De son côté, le bourgmestre d'Etterbeek demande que les bourgmestres bruxellois aient compétence en matière d’ouverture des terrasses dès le 1er mai.

Aujourd'hui, beaucoup de restaurateurs et de gérants de cafés ou bars entendent faire comprendre leur manque de compréhension face à la décision d'une réouverture le 8 mai. Plusieurs centaines ont déjà annoncé qu’ils ouvriraient le 1er mai, qu’importe la loi.

"On a décidé d'enfreindre une dictature ministérielle. On suit notre bon sens et notre conscience",

nous confie Maxence, un restaurateur.
 

Qui risque quoi ?

Hier, la ministre de l'Intérieur Annelies Verlinden nous expliquait que si un établissement ouvre avant le 8 mai, il risque une amende, tout comme les clients présents illégalement. Les gouverneurs ou les bourgmestres s'exposent, quant à eux, s'ils autorisent des ouvertures avant la date permise, à des sanctions du ministère de l'Intérieur mais aussi des entités fédérées, responsables pour les statuts et les lois disciplinaires.
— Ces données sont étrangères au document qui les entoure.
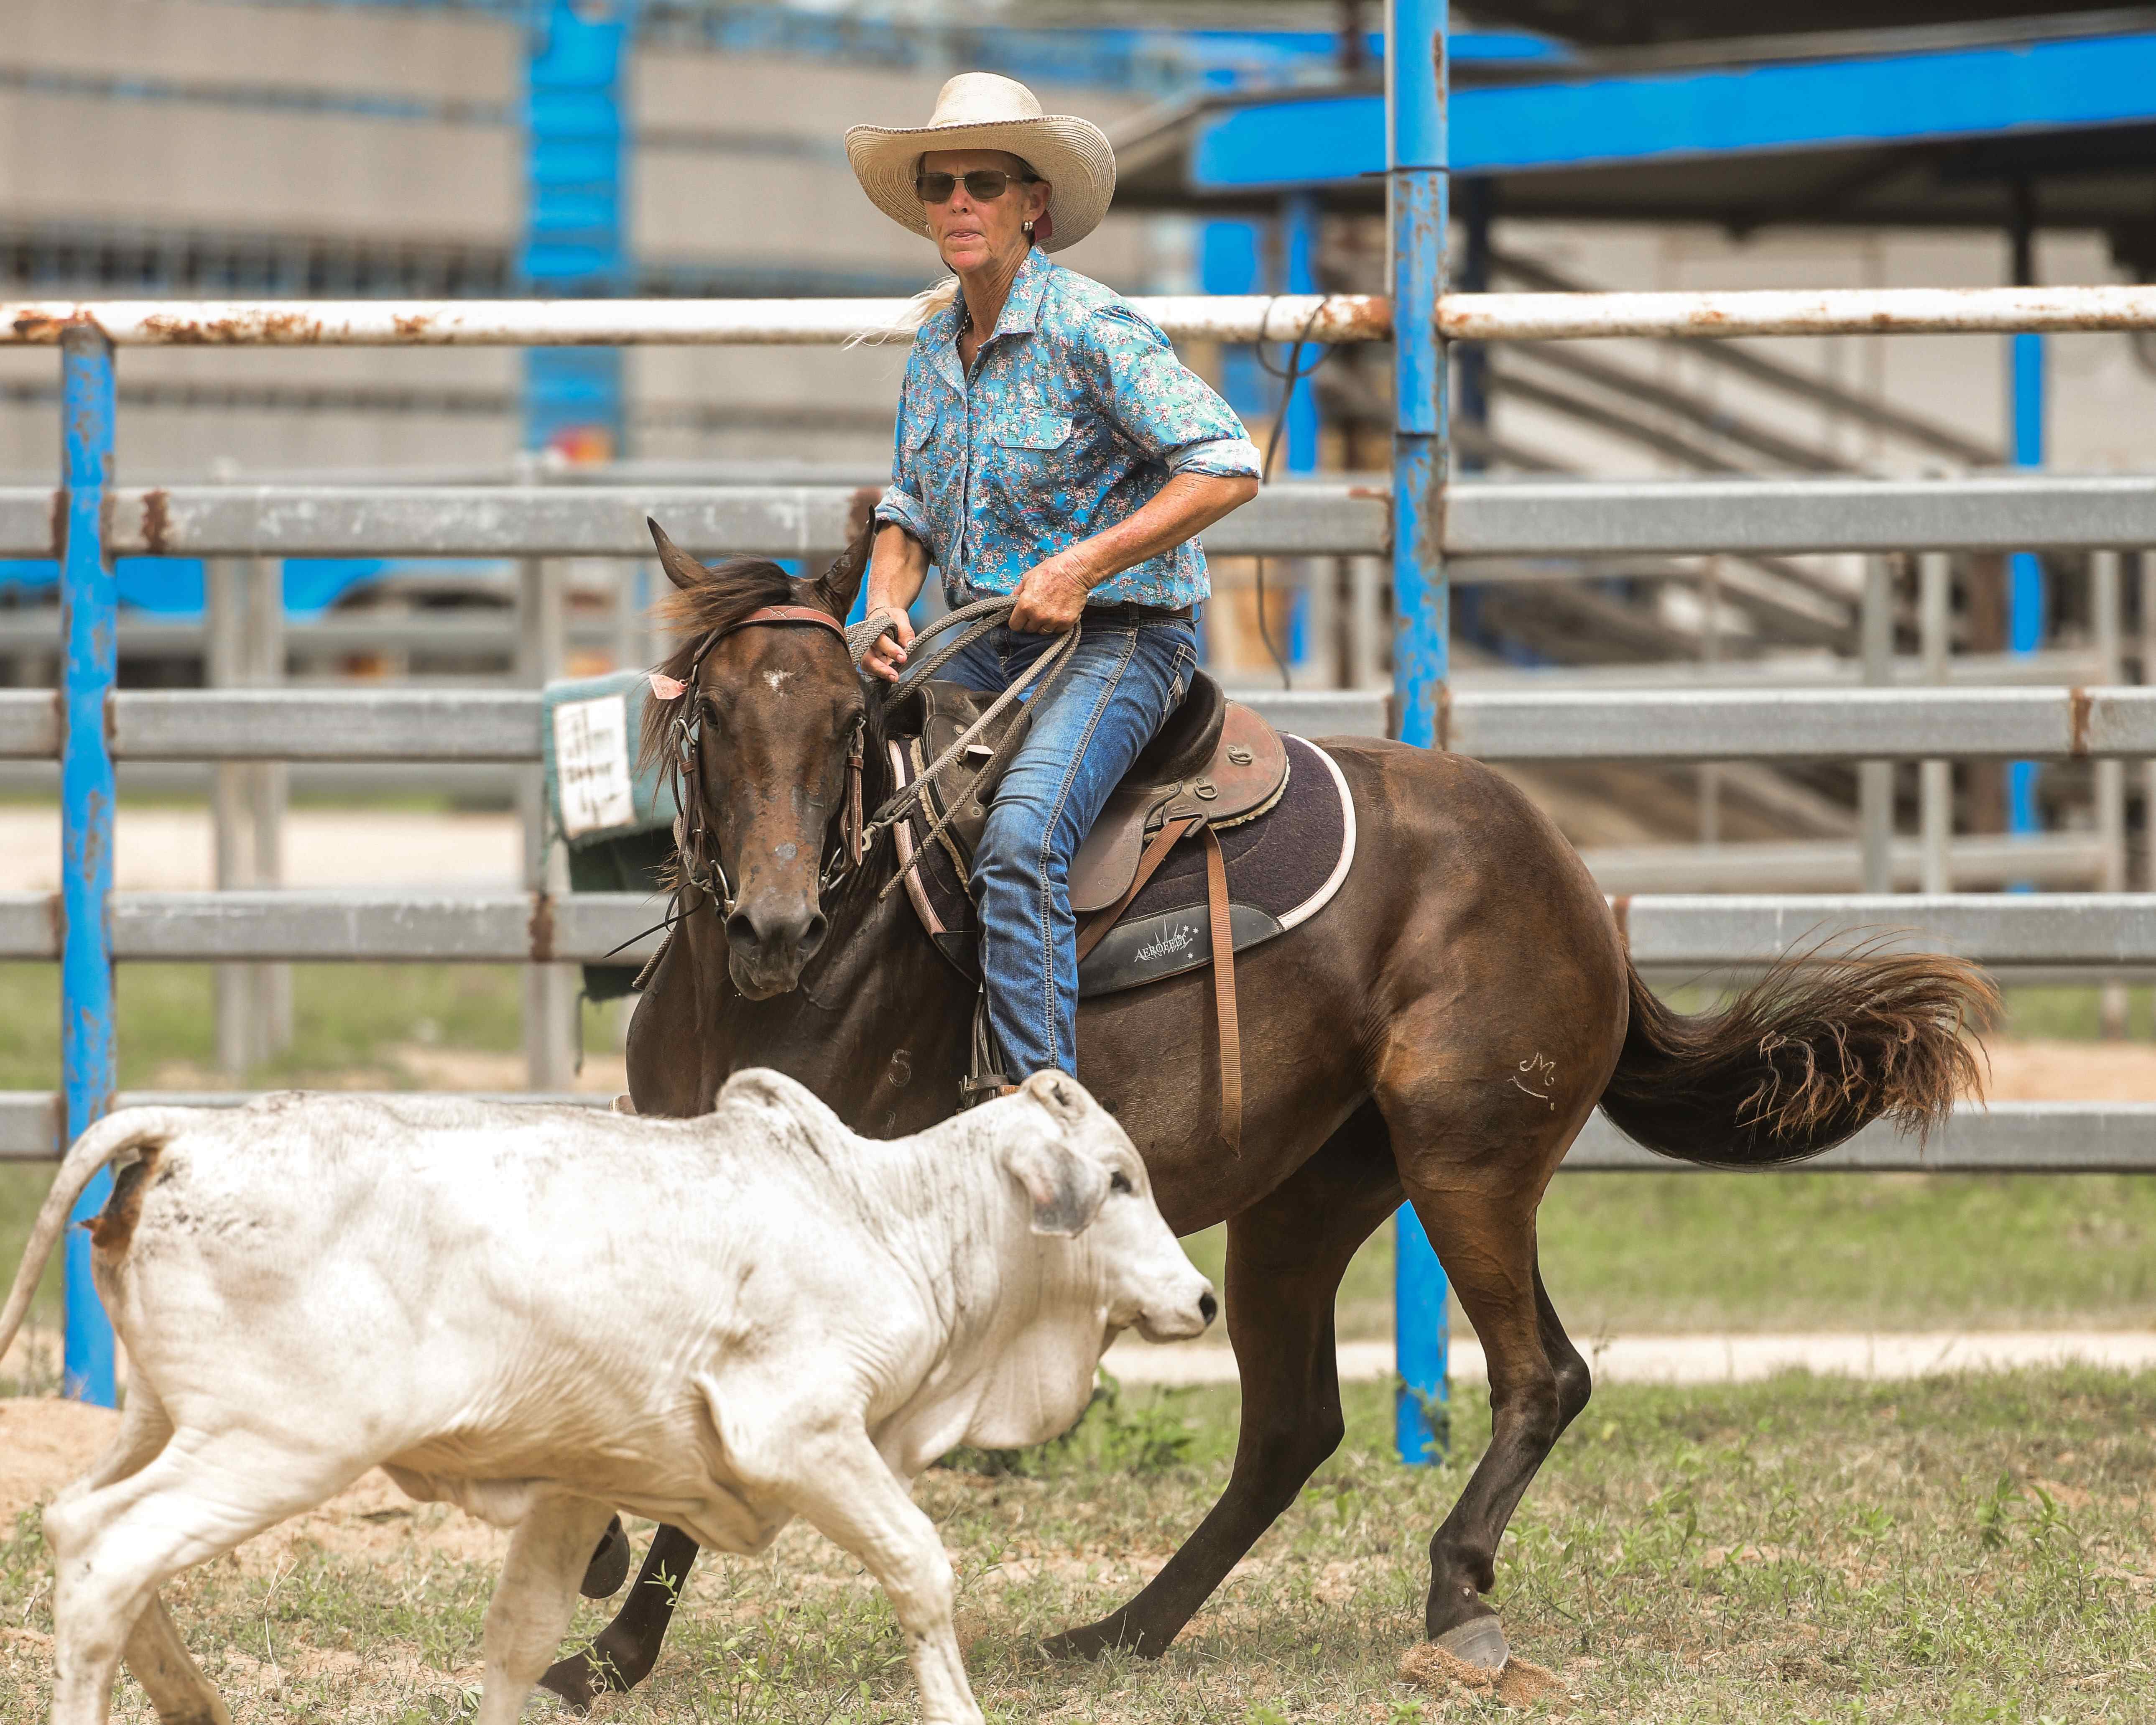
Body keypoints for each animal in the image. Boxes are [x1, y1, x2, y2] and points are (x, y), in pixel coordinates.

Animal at [0, 1068, 1217, 1725]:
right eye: (1118, 1179)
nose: (1203, 1297)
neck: (886, 1215)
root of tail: (188, 1128)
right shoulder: (804, 1434)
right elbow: (921, 1568)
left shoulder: (579, 1482)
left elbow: (516, 1637)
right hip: (275, 1444)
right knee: (111, 1551)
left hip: (166, 1423)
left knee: (74, 1522)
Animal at [539, 520, 1990, 1709]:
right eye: (712, 710)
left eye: (849, 714)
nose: (776, 924)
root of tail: (1567, 870)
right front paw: (595, 1559)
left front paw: (608, 1654)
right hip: (1312, 1198)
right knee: (1296, 1424)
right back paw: (1118, 1632)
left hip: (1468, 1162)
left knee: (1538, 1375)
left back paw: (1453, 1604)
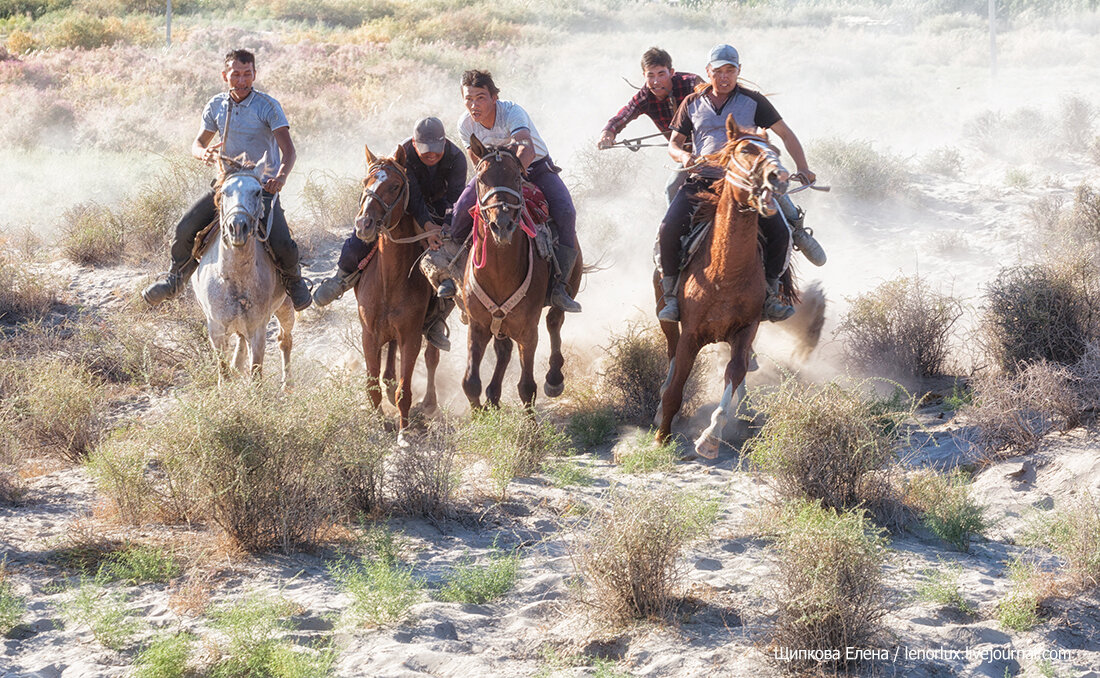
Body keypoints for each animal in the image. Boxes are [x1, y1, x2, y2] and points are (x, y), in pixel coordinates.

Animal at [352, 143, 437, 440]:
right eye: (365, 182)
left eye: (396, 185)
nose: (364, 224)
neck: (389, 281)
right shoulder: (369, 335)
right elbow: (372, 387)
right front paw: (379, 424)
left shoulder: (411, 335)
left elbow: (405, 390)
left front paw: (404, 432)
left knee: (432, 357)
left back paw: (430, 402)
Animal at [459, 134, 585, 405]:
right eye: (481, 179)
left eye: (516, 177)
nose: (501, 224)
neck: (499, 272)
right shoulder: (477, 326)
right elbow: (470, 383)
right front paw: (481, 412)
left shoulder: (528, 331)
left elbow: (527, 387)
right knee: (503, 350)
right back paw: (493, 396)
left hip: (570, 285)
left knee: (554, 321)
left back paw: (554, 378)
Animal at [651, 116, 800, 457]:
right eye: (745, 149)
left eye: (775, 150)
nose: (779, 177)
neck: (724, 274)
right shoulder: (691, 333)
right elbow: (678, 383)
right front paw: (662, 436)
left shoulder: (746, 329)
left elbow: (734, 372)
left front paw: (711, 436)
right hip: (666, 317)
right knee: (671, 355)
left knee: (743, 366)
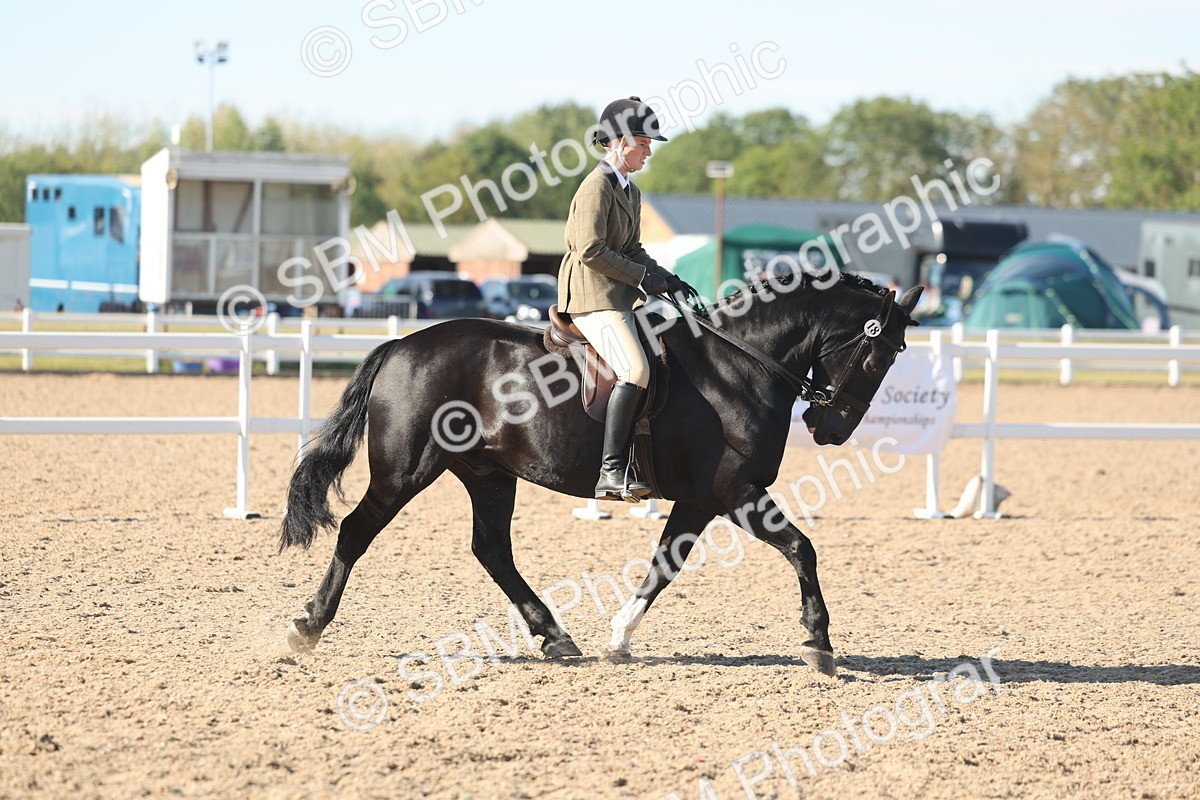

Les risques de sanctions disciplinaires ou de révocation existent mais sont peu probables.

Concrètement, les restaurateurs s'exposent à des amendes allant de 750 à 4000 euros d'amende, mais aussi au possible remboursement des aides régionales reçues et même des fermetures forcées.

Les bourgmestres pourraient ainsi procéder à des fermetures temporaires pour troubles à l'ordre public.

Pour le client, potentiel complice aux yeux du code pénal, le risque est plus faible mais reste présent. Il pourrait se voir reprocher certains comportements pour d'autres raisons que le fait de s'être rendu au restaurant. Il pourrait donc se faire sanctionner pour non respect du port du masque à Bruxelles. On parle alors d'amendes possibles de 250 euros.